WHAT THE TASK REQUIRES: Count the lines below that contain the string "visible". Reply with the number alone.

Items listed in a dataset:
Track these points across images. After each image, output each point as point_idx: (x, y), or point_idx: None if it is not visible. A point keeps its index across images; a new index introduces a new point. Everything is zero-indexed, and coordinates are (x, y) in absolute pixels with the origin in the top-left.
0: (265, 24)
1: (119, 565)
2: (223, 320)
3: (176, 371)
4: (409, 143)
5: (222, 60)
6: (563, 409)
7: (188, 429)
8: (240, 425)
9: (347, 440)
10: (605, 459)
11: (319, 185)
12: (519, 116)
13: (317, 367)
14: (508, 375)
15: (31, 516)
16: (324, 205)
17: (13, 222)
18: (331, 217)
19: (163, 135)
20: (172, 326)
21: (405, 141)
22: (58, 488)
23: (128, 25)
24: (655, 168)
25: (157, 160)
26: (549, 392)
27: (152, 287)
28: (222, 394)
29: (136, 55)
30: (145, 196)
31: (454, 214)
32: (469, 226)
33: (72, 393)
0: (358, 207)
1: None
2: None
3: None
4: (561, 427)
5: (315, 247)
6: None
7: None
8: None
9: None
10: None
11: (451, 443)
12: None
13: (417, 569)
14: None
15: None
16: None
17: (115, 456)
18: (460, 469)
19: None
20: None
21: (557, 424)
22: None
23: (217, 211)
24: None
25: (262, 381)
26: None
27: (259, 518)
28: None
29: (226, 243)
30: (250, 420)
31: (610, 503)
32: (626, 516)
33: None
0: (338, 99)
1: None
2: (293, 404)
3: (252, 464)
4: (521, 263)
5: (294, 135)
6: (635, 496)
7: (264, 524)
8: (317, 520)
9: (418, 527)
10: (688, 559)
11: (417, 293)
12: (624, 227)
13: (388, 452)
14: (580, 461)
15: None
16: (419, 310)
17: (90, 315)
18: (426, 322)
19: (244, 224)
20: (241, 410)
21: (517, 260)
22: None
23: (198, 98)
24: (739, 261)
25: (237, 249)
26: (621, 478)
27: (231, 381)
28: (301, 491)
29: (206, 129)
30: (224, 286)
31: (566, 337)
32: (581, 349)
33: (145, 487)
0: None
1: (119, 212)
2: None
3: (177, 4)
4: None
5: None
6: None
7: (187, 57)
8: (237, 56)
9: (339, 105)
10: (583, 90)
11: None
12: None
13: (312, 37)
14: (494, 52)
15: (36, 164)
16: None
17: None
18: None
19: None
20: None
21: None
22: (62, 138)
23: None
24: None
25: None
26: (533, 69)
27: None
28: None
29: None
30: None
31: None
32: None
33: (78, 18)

FINISHED TASK: 1